Kenya’s AIDS Indicator Survey Shows Country Making Progress In Prevention, Treatment

“Kenya is making great strides in tackling HIV/AIDS, with a fall in the HIV-positive population and a surge in the number of people getting tested and receiving treatment, according to a government survey released on Tuesday,” Thomson Reuters Foundation reports. “[T]he number of Kenyans living with the disease fell from 1.4 million to 1.2 million between 2007 and 2012, the 2012 Kenya AIDS Indicator Survey revealed on Tuesday,” the news service notes, adding, “The prevalence of HIV among adults dropped from 7.2 to 5.6 percent in the same period.” According to the survey, “[t]he percentage of adults who have taken an HIV test more than doubled from 34 percent to 72 percent between 2007 and 2012,” and “[t]wo-thirds of those tested have been tested more than once,” the news agency writes. “As a result, almost half of HIV-positive Kenyans are aware that they have the disease — up from 16 percent in 2007 to 47 percent in 2012,” Reuters notes, adding, “Almost nine out of 10 HIV-positive people who know their status and are eligible for [antiretroviral therapy (ART)] are receiving treatment” (Migiro, 9/10).

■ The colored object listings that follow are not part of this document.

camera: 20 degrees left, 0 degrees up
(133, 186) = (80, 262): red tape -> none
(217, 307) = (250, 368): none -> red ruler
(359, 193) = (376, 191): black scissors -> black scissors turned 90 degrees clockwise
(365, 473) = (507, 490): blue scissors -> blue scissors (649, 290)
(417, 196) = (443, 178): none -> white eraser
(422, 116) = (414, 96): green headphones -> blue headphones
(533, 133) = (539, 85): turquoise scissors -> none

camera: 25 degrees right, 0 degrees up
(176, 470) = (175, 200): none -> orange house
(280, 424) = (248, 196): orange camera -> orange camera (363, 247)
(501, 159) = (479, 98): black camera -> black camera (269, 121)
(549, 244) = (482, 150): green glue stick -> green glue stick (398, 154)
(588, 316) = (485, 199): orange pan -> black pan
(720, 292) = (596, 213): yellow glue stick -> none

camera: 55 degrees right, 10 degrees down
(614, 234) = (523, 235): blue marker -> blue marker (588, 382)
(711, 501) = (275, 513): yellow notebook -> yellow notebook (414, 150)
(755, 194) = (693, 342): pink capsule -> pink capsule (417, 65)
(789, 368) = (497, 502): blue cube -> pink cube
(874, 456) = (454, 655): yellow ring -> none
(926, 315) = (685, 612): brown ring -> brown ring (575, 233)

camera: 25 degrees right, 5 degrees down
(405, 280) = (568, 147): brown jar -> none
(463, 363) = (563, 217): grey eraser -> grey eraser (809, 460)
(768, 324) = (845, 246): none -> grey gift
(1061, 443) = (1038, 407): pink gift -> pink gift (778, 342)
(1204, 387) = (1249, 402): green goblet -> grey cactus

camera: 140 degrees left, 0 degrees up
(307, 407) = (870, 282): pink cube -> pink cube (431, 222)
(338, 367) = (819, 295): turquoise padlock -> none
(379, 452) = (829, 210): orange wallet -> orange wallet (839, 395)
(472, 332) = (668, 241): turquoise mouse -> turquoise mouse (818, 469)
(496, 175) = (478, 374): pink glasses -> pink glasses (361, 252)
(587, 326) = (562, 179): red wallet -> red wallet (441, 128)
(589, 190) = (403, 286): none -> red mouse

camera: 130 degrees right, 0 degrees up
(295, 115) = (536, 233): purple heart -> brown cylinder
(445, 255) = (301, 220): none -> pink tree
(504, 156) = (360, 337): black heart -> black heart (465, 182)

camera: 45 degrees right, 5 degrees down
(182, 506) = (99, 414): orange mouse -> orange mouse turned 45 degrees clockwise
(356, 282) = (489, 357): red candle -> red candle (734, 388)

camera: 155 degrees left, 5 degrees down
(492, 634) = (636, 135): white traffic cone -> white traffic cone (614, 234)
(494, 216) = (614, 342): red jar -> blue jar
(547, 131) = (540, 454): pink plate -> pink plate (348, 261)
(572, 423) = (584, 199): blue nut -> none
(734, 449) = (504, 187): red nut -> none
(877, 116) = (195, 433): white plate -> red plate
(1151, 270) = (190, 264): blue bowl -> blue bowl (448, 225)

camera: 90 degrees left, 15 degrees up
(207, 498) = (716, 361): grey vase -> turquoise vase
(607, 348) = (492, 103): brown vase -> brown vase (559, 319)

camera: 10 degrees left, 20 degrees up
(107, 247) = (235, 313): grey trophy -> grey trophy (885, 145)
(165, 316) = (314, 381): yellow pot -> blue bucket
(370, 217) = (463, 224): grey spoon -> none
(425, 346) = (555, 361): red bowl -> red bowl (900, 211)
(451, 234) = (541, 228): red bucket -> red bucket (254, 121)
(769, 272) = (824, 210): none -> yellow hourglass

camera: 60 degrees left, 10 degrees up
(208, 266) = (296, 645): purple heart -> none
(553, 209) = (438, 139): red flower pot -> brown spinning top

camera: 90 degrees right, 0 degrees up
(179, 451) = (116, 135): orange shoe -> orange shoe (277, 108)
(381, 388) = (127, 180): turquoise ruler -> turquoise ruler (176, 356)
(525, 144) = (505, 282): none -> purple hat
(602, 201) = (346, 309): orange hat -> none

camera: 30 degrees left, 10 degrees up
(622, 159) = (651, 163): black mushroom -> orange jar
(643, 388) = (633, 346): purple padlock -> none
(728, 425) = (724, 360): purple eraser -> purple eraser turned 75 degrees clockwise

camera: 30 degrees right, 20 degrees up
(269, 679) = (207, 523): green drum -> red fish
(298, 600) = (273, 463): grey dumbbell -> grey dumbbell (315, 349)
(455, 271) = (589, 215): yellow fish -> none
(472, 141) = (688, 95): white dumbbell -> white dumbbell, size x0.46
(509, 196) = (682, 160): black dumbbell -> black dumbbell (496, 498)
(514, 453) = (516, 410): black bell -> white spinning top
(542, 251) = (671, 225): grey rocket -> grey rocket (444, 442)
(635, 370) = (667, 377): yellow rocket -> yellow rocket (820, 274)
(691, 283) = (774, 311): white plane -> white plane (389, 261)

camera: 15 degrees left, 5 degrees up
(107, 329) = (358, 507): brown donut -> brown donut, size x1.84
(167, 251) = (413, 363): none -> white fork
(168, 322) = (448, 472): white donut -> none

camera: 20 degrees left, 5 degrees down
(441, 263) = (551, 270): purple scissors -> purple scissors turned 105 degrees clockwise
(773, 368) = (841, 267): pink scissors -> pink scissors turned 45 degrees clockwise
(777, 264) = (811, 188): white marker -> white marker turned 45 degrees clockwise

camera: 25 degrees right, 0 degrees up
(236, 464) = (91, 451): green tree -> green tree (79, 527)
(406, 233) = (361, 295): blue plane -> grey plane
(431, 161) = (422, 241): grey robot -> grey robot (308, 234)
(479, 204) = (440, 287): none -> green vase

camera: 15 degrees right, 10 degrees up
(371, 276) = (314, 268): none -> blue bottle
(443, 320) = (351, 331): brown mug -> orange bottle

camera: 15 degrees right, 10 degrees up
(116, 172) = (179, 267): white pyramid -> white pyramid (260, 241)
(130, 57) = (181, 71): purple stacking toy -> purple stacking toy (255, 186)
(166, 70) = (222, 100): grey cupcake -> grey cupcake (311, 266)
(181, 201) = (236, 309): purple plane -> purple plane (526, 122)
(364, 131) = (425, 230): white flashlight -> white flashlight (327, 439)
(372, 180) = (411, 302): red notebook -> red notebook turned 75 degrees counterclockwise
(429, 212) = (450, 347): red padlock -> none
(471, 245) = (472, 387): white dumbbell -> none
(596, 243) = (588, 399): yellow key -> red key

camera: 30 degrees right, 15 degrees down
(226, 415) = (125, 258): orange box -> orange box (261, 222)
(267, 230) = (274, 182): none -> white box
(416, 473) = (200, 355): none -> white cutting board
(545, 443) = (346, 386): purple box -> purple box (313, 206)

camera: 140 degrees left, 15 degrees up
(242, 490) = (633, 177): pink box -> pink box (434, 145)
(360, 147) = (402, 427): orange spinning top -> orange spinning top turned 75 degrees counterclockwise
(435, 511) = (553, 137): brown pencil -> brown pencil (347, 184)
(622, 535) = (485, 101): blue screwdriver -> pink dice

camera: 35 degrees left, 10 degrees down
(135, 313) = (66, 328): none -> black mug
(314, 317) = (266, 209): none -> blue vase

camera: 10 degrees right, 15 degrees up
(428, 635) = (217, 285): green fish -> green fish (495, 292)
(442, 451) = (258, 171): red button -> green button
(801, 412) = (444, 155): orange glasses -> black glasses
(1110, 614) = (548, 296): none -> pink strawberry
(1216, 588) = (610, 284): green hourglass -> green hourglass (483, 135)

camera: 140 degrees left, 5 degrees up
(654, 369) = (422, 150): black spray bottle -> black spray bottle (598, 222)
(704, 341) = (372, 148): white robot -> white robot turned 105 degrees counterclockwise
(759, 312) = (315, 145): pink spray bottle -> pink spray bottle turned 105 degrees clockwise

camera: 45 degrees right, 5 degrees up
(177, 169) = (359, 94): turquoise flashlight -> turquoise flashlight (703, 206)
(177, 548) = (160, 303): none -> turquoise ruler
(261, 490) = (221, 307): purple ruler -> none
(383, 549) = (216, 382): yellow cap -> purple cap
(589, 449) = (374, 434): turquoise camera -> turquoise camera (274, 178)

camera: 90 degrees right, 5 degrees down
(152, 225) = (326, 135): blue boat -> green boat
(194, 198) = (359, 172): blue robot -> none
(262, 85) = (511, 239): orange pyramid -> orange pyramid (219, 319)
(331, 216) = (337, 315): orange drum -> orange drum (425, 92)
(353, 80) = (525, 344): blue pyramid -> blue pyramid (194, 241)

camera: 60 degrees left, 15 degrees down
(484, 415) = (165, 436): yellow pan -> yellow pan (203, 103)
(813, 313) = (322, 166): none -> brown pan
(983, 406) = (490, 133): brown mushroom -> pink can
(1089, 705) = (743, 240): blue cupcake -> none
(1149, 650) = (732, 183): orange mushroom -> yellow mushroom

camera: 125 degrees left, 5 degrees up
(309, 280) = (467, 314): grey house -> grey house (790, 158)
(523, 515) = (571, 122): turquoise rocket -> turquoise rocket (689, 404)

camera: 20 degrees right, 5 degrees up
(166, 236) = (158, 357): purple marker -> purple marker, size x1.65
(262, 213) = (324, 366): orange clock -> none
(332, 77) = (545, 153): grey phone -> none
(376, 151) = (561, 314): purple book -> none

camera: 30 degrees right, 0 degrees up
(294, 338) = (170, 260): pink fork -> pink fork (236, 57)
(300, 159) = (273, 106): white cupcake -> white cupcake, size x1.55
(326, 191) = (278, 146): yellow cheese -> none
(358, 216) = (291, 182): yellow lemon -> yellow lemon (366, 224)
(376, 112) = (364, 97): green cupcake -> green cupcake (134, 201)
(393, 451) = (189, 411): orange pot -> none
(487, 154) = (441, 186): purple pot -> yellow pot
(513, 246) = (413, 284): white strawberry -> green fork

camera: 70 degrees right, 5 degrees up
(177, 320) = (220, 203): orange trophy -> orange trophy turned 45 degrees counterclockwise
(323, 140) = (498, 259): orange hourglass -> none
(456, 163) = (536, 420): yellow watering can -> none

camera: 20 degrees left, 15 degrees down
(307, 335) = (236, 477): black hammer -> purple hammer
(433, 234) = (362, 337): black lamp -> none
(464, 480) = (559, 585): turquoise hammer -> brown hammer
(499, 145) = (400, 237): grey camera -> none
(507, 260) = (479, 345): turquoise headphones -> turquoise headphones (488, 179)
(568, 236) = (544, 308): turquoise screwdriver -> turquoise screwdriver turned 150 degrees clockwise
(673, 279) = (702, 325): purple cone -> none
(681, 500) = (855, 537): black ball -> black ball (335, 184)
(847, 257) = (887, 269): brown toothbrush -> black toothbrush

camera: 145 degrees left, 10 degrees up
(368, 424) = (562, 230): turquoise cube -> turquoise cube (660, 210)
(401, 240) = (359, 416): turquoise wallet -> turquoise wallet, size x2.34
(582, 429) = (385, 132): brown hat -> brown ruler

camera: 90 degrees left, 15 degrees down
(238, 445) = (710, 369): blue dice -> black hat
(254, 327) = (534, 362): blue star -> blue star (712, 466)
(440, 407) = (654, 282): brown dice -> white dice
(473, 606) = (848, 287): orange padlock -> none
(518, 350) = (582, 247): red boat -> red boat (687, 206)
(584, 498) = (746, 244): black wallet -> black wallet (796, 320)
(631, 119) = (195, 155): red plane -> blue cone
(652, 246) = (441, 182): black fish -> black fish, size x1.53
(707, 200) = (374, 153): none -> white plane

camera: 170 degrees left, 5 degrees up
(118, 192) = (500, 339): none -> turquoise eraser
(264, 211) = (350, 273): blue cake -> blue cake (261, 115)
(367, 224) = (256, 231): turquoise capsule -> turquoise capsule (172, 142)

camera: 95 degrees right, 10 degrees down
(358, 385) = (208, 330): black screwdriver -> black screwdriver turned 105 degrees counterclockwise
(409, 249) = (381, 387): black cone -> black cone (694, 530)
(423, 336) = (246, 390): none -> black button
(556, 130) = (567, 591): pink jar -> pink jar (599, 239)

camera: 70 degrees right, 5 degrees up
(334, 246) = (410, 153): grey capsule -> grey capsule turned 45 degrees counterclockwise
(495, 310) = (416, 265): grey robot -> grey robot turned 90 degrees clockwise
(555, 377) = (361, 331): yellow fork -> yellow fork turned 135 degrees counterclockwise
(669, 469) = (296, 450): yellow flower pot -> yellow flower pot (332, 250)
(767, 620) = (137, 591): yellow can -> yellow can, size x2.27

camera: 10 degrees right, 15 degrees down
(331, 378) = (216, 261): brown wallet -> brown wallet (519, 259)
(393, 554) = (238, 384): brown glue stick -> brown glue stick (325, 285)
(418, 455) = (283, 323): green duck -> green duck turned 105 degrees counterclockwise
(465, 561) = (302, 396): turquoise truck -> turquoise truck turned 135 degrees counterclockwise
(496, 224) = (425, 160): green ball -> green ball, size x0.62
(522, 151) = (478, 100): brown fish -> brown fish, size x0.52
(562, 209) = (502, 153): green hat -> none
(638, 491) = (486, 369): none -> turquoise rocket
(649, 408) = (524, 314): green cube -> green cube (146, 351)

The survey also showed that “[a]lmost 60 percent of Kenya’s 104,000 HIV-positive children are not receiving life-prolonging [ART] because their parents do not know they are infected,” a second Thomson Reuters Foundation article reports. Since “[t]he government introduced free maternity services in public facilities on June 1 … there has been a rapid increase in the number of women delivering in hospital, a rise of between 10 and 50 percent across the country,” the news agency writes, noting that nearly “all the pregnant women who visit antenatal clinics, rising from 65 to 92 percent of the total between 2007 and 2012, are tested for HIV.” Kevin De Cock, director of the CDC Center for Global Health, said, “It emphasizes again the importance of mother-to-child transmission services and of the scale-up and the importance of early infant diagnosis — making sure that children born to mothers with HIV have access to testing and then to treatment very early in life,” according to Reuters (Migiro, 9/10).